Rather, the letter is a political opposition to a certain style of activism. It opposes the (B)-style methods people use to avoid uncomfortable truths. Rhetorically, such is the function of using quotations around “trigger warnings” and “safe spaces” – to signal that it is a specific approach that the university opposes. The quotations also sarcastically challenges the vagueness, and therefore corruptibility, of these tools. For instance, what exactly constitutes a “safe space?” Can a space truly be free from judgement and trauma as to be safe?
So safe spaces are political tools for certain groups, who frame it in a way to attain legitimacy. It is understandable why these groups need and deserve these spaces, but what the university won’t tolerate is for these spaces to be excuses. The danger is that these malleable spaces will be redefined whenever it serves an ideology, or that trigger warnings will be reshaped whenever the need arises. The history of the Red Scare and similar hysterias underpin the fear. One may argue that certain things are so self-evidently wrong that protection from it is warranted, that comparing it to historical mistakes like censuring communists or abolitionists is a false equivalency. But how do we know that? It is often useful to clearly state an extreme position to illustrate a point, and this is one of those times: we should never be so sure that the Holocaust is immoral as to not give it the opportunity to be advocated for in a public space. We must always allow the possibility – no matter how insignificant and infinitesimally quantum that may be – for slavery to return. We must never say “never again” when we have a market of ideas. Fiat veritas et pereat mundus.
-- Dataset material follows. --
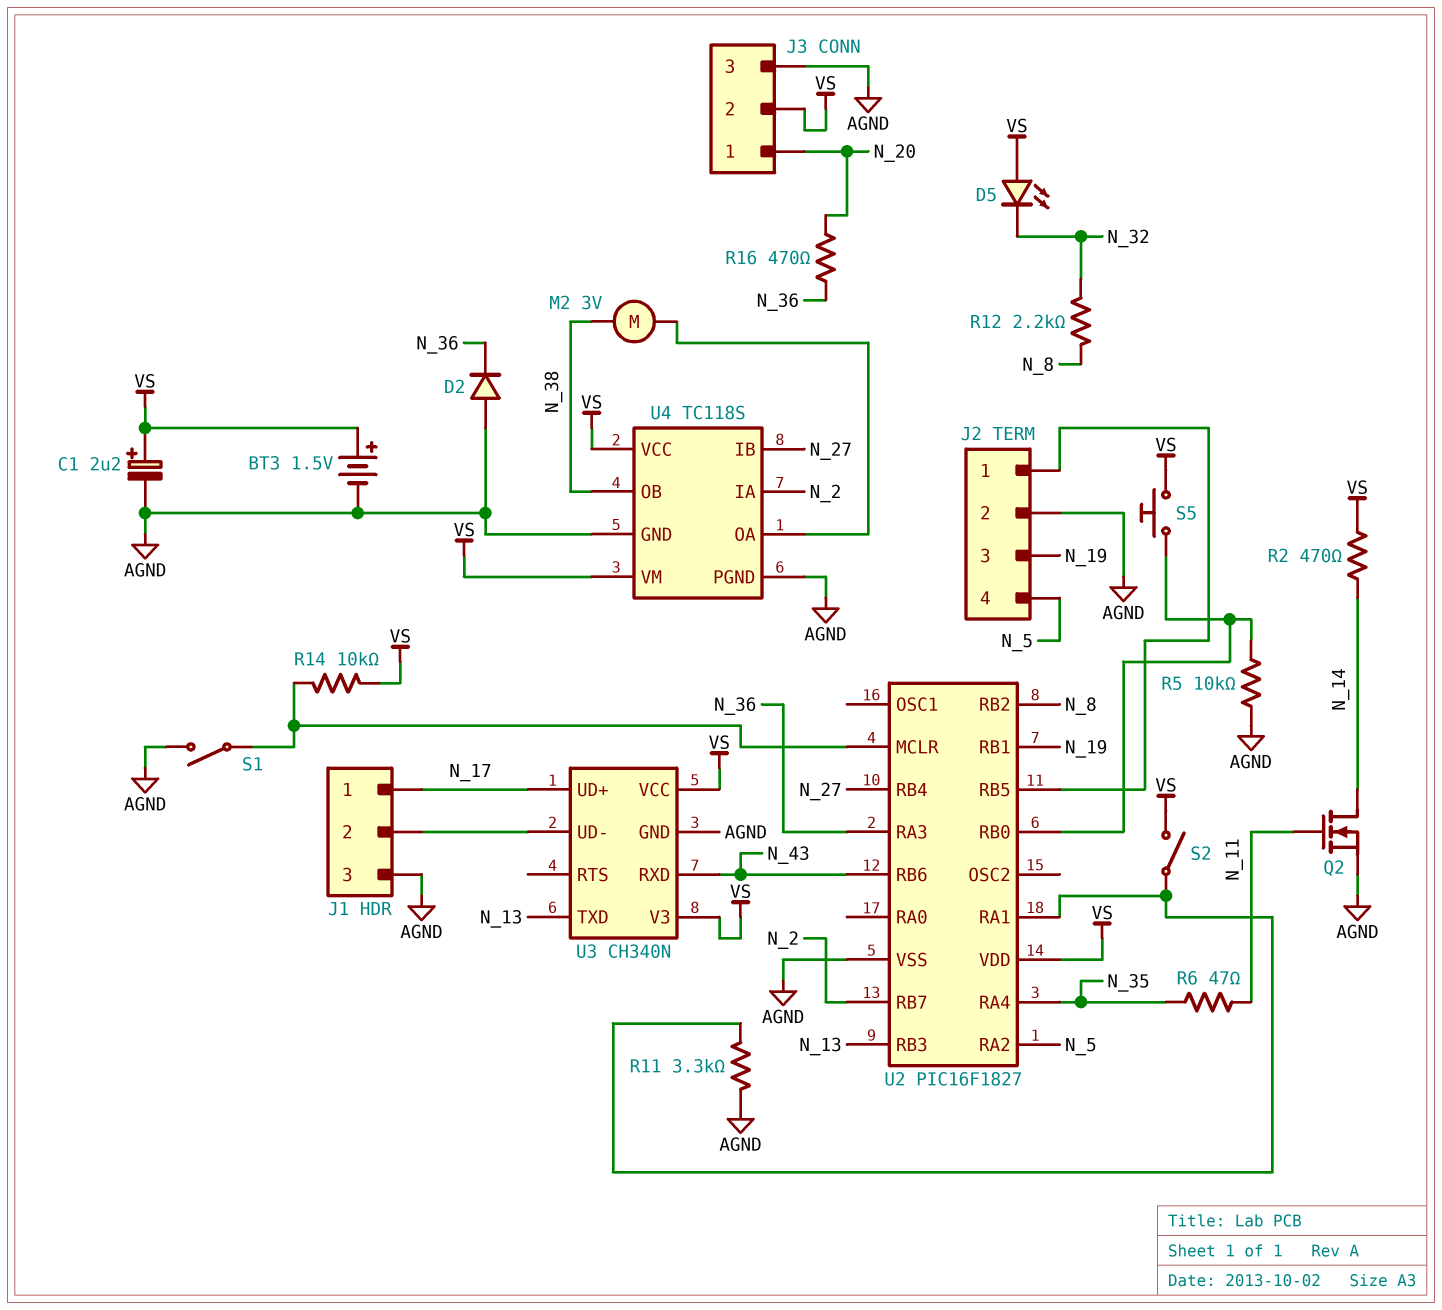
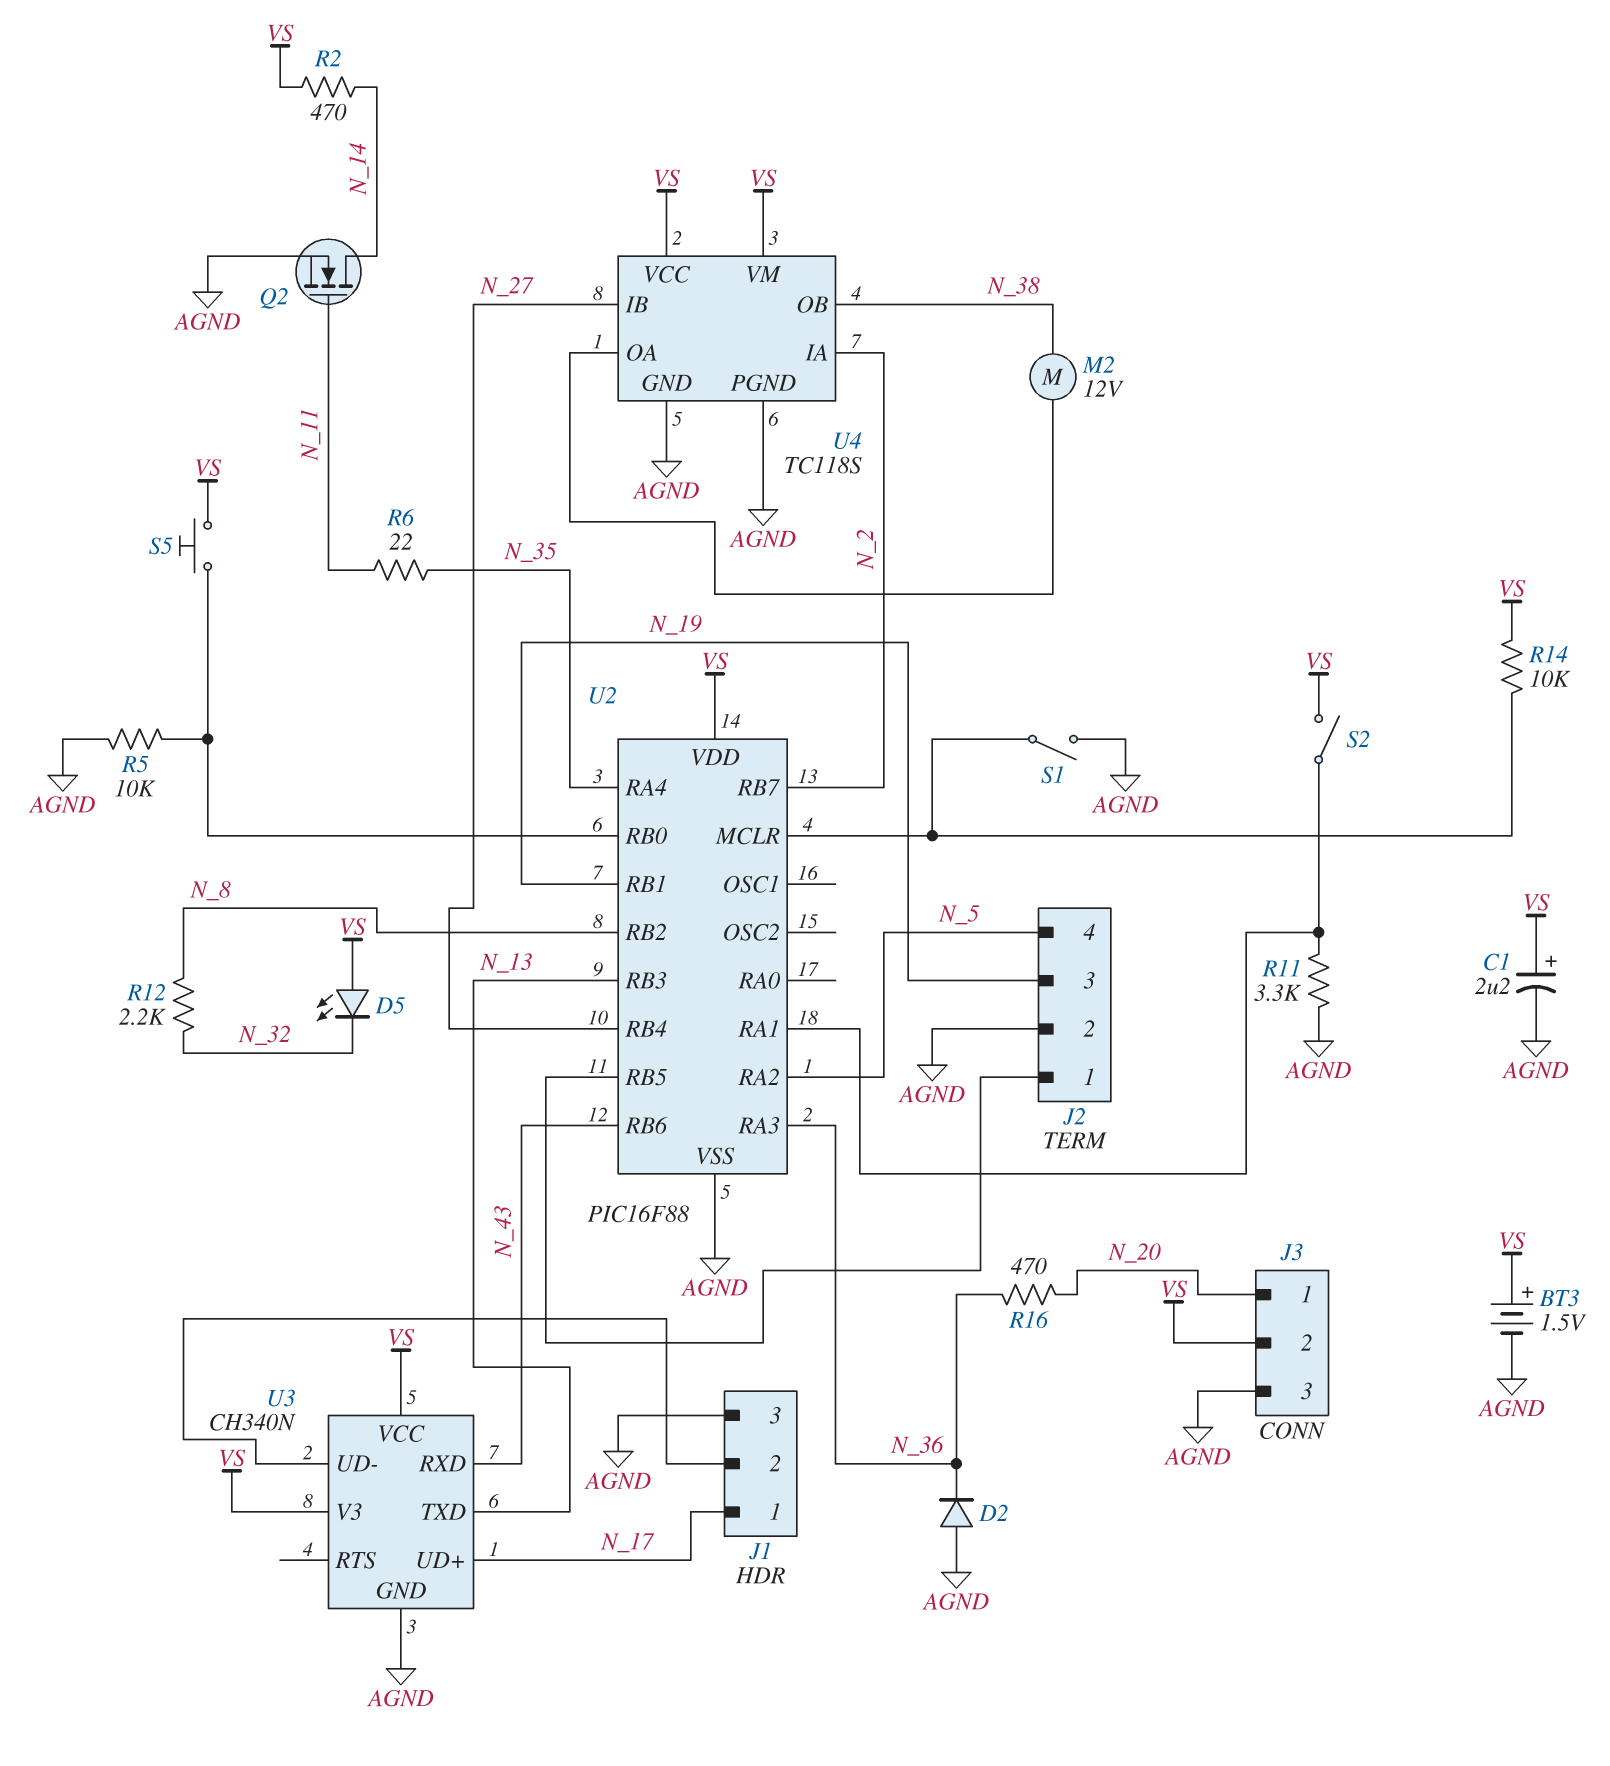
M2: motor 3V (N_38, U4/OA) -> motor 12V (N_38, U4/OA)
R6: 47 (N_11, N_35) -> 22 (N_11, N_35)
U2: PIC16F1827 -> PIC16F88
The charge the University of Chicago makes is for truth. It is their view that truth is so sacred and important that the chance of trauma is an acceptable cost. Reading between the lines, I do not believe the university thinks allowing the traumatized to suffer is conducive to ideas. Reading between the lines, I think the university is clear in opposing permanent escapism. One may temporarily retreat from their demons, but one must eventually confront them. While a strictly-defined set of trigger warnings and safe spaces do not hinder the eventual goal to attain truth, the popular political use of these tools in a carefree way does. It is the latter, not the former, that the university opposes. Of course, it would have been nice if they rigorously explained this, but I guess it wasn’t rhetorically-appealing to include a philosophy thesis in a welcome letter.
TLDR: Trigger warnings that let one prepare for a traumatizing lesson and safe spaces that allow respite are good. Trigger warnings that allow one to avoid a traumatizing lesson and safe spaces that allow permanent shelter are not. It’s ambiguous which style most activists desire, but I believe they want the former. It’s ambiguous which style the university meant, but I believe they meant the latter.